Eight powerful purpose-driven businesses.

August 5, 2016 platoproject

Eight powerful purpose-driven businesses.

Businesses that identify an overriding purpose often achieve far more than those pursuing profit alone. Take a closer look at some of those leading the way.

All it takes is a few short, simple words to give your business the backbone it needs to grow and thrive. A business that can identify an overriding purpose, and then use that purpose to drive everything it does, can achieve far more than it could by pursuing profit alone. A purpose isn’t just an aim: it is both a selling point and a strategy, as well as a way to make a difference and leave a lasting legacy.

Here are eight examples of powerful businesses driven by purpose.

Whole Foods

“With great courage, integrity and love,” reads the higher purpose statement of Whole Foods, the United States’ first certified organic grocer, “we embrace our responsibility to co-create a world where each of us, our communities and our planet can flourish.” To this end, the multibillion dollar business donates over 5 per cent of its annual net profits to charitable causes and is involved in efforts to safeguard the environment, foster fair trade in its supply chains, improve food safety and ensure the humane treatment of animals.

Southwest Airlines

Low-cost air carrier Southwest Airlines believes in “democratizing the skies” and this goes further than a marketing strategy to offer the cheapest fares. The airline, the world’s largest low-cost carrier, is also a leading corporate citizen taking a triple-bottom-line approach while being committed to transparency and responsible business practices. Southwest makes charitable donations of over $US11 million in combined value (cash and sponsored travel) each year, while maintaining its position as an industry leader in fuel efficiency and greenhouse gas reductions.

Warby Parker

For every pair of glasses purchased, Warby Parker donates another pair to non-profit organisation VisionSpring, which provides glasses to people in developing countries. This farsighted idea stems from its goal to offer designer eyewear at a revolutionary price – not just for its customers, but for the less fortunate too.

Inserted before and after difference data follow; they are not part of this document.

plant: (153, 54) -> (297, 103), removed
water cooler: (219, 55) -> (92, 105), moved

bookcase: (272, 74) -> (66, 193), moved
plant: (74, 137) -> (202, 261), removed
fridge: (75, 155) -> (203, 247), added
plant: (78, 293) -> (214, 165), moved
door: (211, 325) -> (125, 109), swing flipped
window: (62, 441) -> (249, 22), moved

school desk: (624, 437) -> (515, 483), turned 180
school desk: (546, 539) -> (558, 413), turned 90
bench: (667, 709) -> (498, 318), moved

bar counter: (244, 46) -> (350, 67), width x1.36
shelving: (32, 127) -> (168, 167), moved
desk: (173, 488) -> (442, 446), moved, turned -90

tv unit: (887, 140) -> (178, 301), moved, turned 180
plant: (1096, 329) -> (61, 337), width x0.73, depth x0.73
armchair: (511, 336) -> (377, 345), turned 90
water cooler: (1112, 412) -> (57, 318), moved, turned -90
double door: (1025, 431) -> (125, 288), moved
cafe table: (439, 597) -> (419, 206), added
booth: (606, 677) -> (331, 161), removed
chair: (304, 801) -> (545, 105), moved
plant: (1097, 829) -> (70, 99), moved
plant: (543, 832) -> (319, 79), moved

A commitment to sustainability is sewn into the very fabric of clothing company Patagonia. In addition to supporting numerous environmental initiatives and remaining transparent about their sourcing and production processes, the company has gone so far as to tell its customers not to buy its products, launching the Common Threads Partnership program to encourage people to repair, reuse or recycle instead.

The Container Store

With so many companies pledging their commitment to customers or stakeholders, it comes as a surprise to learn that storage solution retailer The Container Store’s core purpose is to put its employees first. The company pays 50 to 100 per cent above the industry average and provides 240 hours of training compared to the measly mean of seven. During the 2008–2009 recession, not a single employee was let go, and this bold investment has since paid dividends in increased loyalty and productivity.

Life is Good

It makes perfect sense that Life is Good feels optimistic. Starting with a $200 investment in 1989, the apparel and accessories company has since grown into a $US100 million business. Guiding it the entire way has been the goal of helping spread that optimism to others. The company donates 10 per cent of its net profits to children in need, in addition to raising even more money through events such as the Life is Good music festival.


There is far more purpose behind technology giant Google than what is suggested by its unofficial slogan, “Don’t be evil”. From its outset, its aim has been to “organise the world’s information and make it universally accessible and useful”. Google provides its employees with exceptional work environments and flexible working arrangements to drive the experimentation needed to achieve this purpose.


In the 1890s, Unilever founder William Lever set the company’s purpose as “making cleanliness commonplace”. In 2010, the consumer goods giant further honed this purpose to better respond to a world that is “starting to exceed its capacity”. Under this revised purpose of “making sustainable living commonplace”, Unilever has three targets to measure its progress against: improving the health and wellbeing of one billion people, reducing negative environmental impact and sourcing raw materials in a sustainable way while enhancing livelihood.